采用冷金属过渡模式(Cold Metal Transfer, CMT)的同轴送丝电弧熔丝增材制造技术制备了TC4-DT钛合金直壁墙试块，对其高低倍组织及其形成机理进行了研究，使用3D-Rosenthal模型对其凝固过程进行了模拟计算。低倍组织表明，弧形热影响区为细等轴晶，堆积区底层为细柱状晶区，中层和顶层为等轴晶与短柱状晶的混合。这种组织，与电子束熔丝和旁轴送丝电弧熔丝的粗大柱状晶组织有明显的不同；堆积区的高倍组织以编织状的α相板条为主，在部分原始β晶界可见连续的晶界α相和集束状α相板条，且有热影响层界线，与电子束熔丝和旁轴送丝电弧熔丝的高倍组织接近。模拟计算的结果表明，熔池边界的最大温度梯度约为12652.6 K/cm，最大凝固速度约为1.5 cm/s，该凝固条件处于柱状晶-等轴晶转变(Columnar-Equiaxed Transformation, CET)模型中的混合组织区；根据计算结果，提高输入功率(P)和焊枪移动速度(V)可促进等轴晶的生成，当P>153 W、V>3.2 mm/s时可得到柱状晶与等轴晶混合的低倍组织，且晶粒尺寸随着V的增大呈减小的趋势。

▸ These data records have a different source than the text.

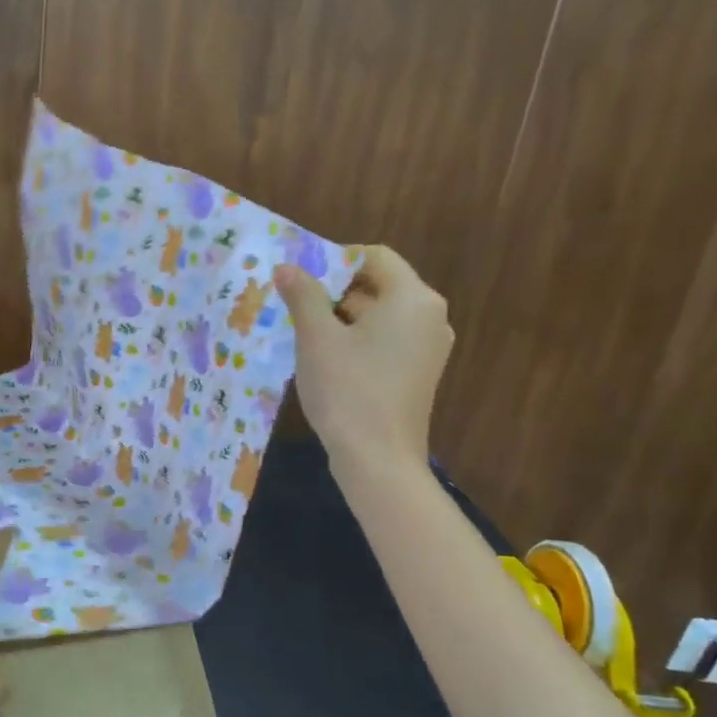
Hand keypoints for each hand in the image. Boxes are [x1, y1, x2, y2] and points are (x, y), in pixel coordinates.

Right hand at [274, 244, 453, 471]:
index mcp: (412, 298)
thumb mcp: (316, 338)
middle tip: (297, 311)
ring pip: (381, 315)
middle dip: (336, 292)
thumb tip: (286, 267)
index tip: (301, 281)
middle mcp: (430, 316)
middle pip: (379, 285)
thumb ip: (302, 295)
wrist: (378, 460)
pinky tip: (330, 362)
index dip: (335, 260)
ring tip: (307, 338)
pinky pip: (388, 340)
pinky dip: (359, 341)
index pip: (374, 256)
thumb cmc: (347, 390)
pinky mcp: (421, 372)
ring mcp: (430, 347)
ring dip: (343, 318)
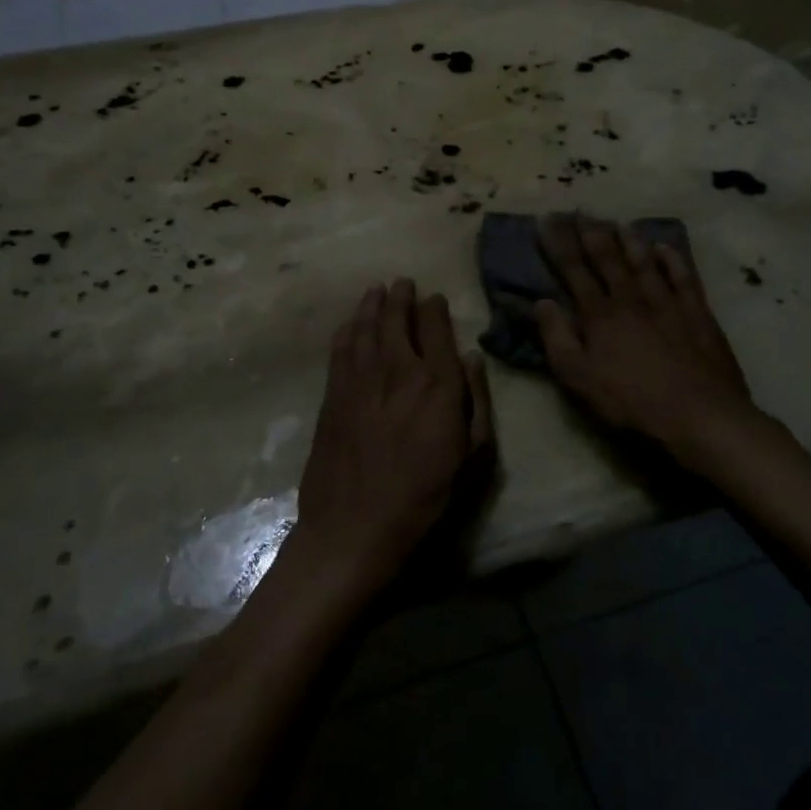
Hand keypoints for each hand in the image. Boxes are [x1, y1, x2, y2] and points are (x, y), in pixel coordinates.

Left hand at [283, 280, 493, 604]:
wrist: (355, 527)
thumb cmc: (425, 498)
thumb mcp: (474, 458)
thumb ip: (477, 401)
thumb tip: (471, 359)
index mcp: (437, 384)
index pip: (436, 329)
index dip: (435, 309)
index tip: (434, 298)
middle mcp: (398, 370)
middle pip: (397, 319)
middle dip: (401, 297)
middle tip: (402, 282)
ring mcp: (359, 380)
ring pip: (366, 327)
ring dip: (372, 305)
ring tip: (377, 290)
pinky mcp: (333, 396)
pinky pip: (340, 349)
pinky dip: (347, 330)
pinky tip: (350, 323)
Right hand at [533, 214, 756, 451]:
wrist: (700, 415)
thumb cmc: (631, 402)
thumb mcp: (579, 378)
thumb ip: (557, 338)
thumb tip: (541, 302)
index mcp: (600, 315)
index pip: (574, 270)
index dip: (558, 244)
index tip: (547, 219)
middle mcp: (632, 299)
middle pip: (607, 259)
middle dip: (590, 233)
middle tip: (579, 210)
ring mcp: (668, 303)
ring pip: (644, 262)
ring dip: (629, 240)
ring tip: (616, 221)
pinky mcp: (698, 314)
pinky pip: (684, 277)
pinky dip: (673, 260)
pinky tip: (665, 247)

关键词 ：金属材料, TC4-DT钛合金, CMT电弧熔丝增材制造, CET模型, 3D-Rosenthal模型

Abstract：

A TC4-DT Ti-alloy of two tracks and three layers was manufactured via arc additive manufacturing (CMT WAAM) coupled with cold metal transfer mode coaxial wire feeding, while the TC4-DT Ti-alloy wire of 1.2 mm in diameter was adoped as feeding wire. The microstructure of the acquired alloy was then characterized. Results show that fine equiaxed prior β-grains were found in the cambered heat affected zone; The bottom layer of the deposition zone consisted of thin columnar grains; The middle and top layers were composed of equiaxed grains and short columnar grains. Which was quite different from the coarse columnar grains produced by processes of EBRM and TIG WAAM. The microstructure of deposition zone presents basket weave α-phase laths, similar with that of EBRM and TIG WAAM. The 3D-Rosenthal solution was used to investigate the formation of the microstructure of the deposition zone. The maximum temperature gradient of the molten pool boundary calculated is about 12652.6 K/cm, and the maximum solidification speed is about 1.5 cm/s. The calculated solidification conditions just located in the mixed zone in the columnar-equiaxed-transformation (CET) model, consistent with the experiment results. The calculation results demonstrated that with the increasing input power P and the welding gun traveling speed V, the formation of equiaxed grains was promoted, while the grain size would gradually decrease with the increase of V. The mixed macrostructure would form when P>153 W and V>3.2 mm/s.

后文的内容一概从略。